Darwen Tower
The Jubilee Tower above Darwen is a well-known Lancashire landmark looking somewhat like a Dan Dare comic book rocket. (Readers under the age of 60 google!) It was built to commemorate the diamond jubilee of Queen Victoria and the victory of local people for gaining access to the moors. As such then it makes a worthy objective for a walk. 

Fact file
Start/finish: Car park and information point Tockholes Road near Darwen BB3 0PA

Distance 5 ½ miles

Time: 3 - 4 hours

Grade: Strenuous in parts

Map: OS Explorer 287 West Pennine Moors


 Map by kind permission of Johnston Press


1. From the car park turn right on Tockholes Road


and then opposite the Royal Arms take the right of two footpaths.


The path taken leads downhill into Roddlesworth Woods.


Keep onto it for 300yds until it reaches a broad woodland track. Turn right. Almost immediately at a fork stay right. Keep on this track providing easy walking for half a mile. At first seen through trees to the left Roddlesworth Reservoir will provide a reference point.


Keep on the track as it climbs up an incline and after levelling out reaches a footpath on the right. (Approximately 100yds after passing the end of the reservoir if it can still be seen some distance below.) The path leads to a metal kissing gate


and a boggy field. Cross the boggy field as best you can aiming to the right of Higher Hill Farm seen ahead steeply uphill. Past through a gate on the left close to the farm, cross a paddock and then a stile


to arrive on the drive of the farm. Turn right passing between dwellings to reach a junction. Turn left and then stay left on a bridleway passing close to a white (off-white?
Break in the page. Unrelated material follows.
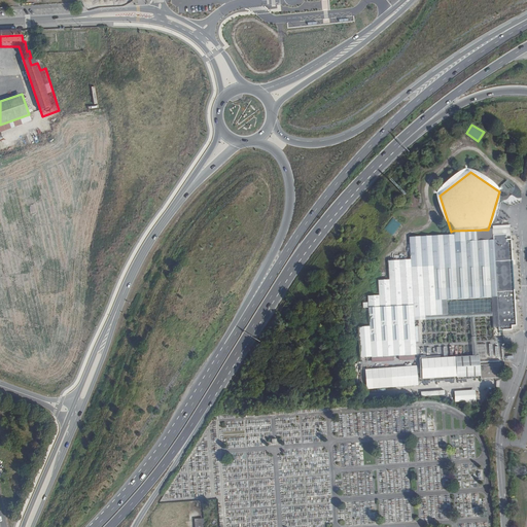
[(392,218),(384,230),(392,236),(400,223),(392,218)]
Cream? You decide!) outhouse.


This descends gently to Chapels Lane passing the village pinfold on route. Keep ahead on Chapels Lane as it bends to the right and then left to bring you to the front of the United Reform Chapel.
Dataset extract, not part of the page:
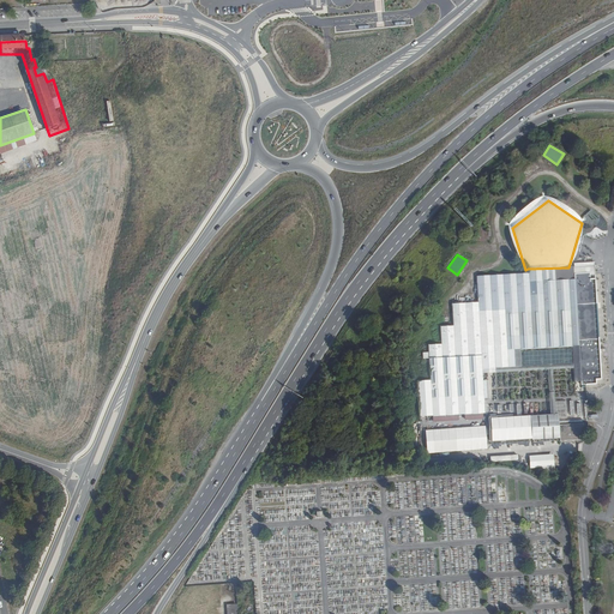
[(569,268),(528,269),(529,286),(477,289),(479,307),(455,308),(455,330),(441,331),(443,348),(429,349),(432,384),(417,385),(420,422),(485,419),(483,374),(509,373),(507,357),(559,355),(578,354),(581,391),(596,389),(596,385),(600,385),(595,265),(569,268)]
2. "Chapels" is not a sign-writer's typo - the plural is deliberate except on this walk you will not see the second chapel. Instead turn right into Long Lane


which climbs steeply to return to Tockholes Road. Cross straight over into Weasel Lane.


Now on the Witton Weavers Way keep on this for a little over half a mile. Soon it downgrades from tarmac to a rough track swinging right (south) between fields with great views of Darwen Tower ahead and the surrounding countryside.


After the track dips steeply towards Earnsdale Reservoir it arrives at a junction. Turn left. This ancient track is called "Donkey Brew" perhaps given a hint of past usage.


Follow it as it takes you to the north corner of the reservoir. Still on the Witton Weavers Way keep ahead to enter the upper part of Sunnyhurst Wood. In 200yds a choice is offered when the track divides. Left will keep you high on the edge of woods.


It reunites with the main track after 500yds and then descending steeply to reach a bridge. Cross the bridge and turn left passing a handsome bandstand.


3. Approaching it as you have the bandstand may seem like an isolated folly placed there on the whim of a Victorian grandee but in fact it is an amenity of Sunnyhurst Park the main part of which is just to the north of the route at this point. Incidentally this is the lowest point of the walk and the next part of the walk will take you to the highest point Jubilee Tower in a little under a mile if you choose the direct line or a little over a mile if you take the route described. Just after the bandstand turn right on a broad track leading uphill for ¼ mile bringing you to an attractive lych gate on Sunnyhurst Lane. The direct route to the tower is obliquely left opposite - a footpath between properties quickly leading to the moors. For a less steep approach turn right on the lane


which is a service road for Sunnyhurst Hey Reservoir. After 300yds just before water board houses turn left


and continue for another 100yds. On a slight bend keep ahead on a footpath which crosses a pasture to deposit you on the main route to the tower.


Turn right and keep climbing until you have reached it.


Having completed all the rituals demanded of you when attaining such an objective - selfies, eating you butties, breaking open the bubbly - and having climbed the tower to the very top resume the last part of the walk taking the path to the right of the trig point. This puts you on the escarpment of Darwen Moor.


Keep on this for 700yds where it descends steeply into a wooded valley. Join the track at the base and turn left and then right as it takes you through trees and then onto the starting point.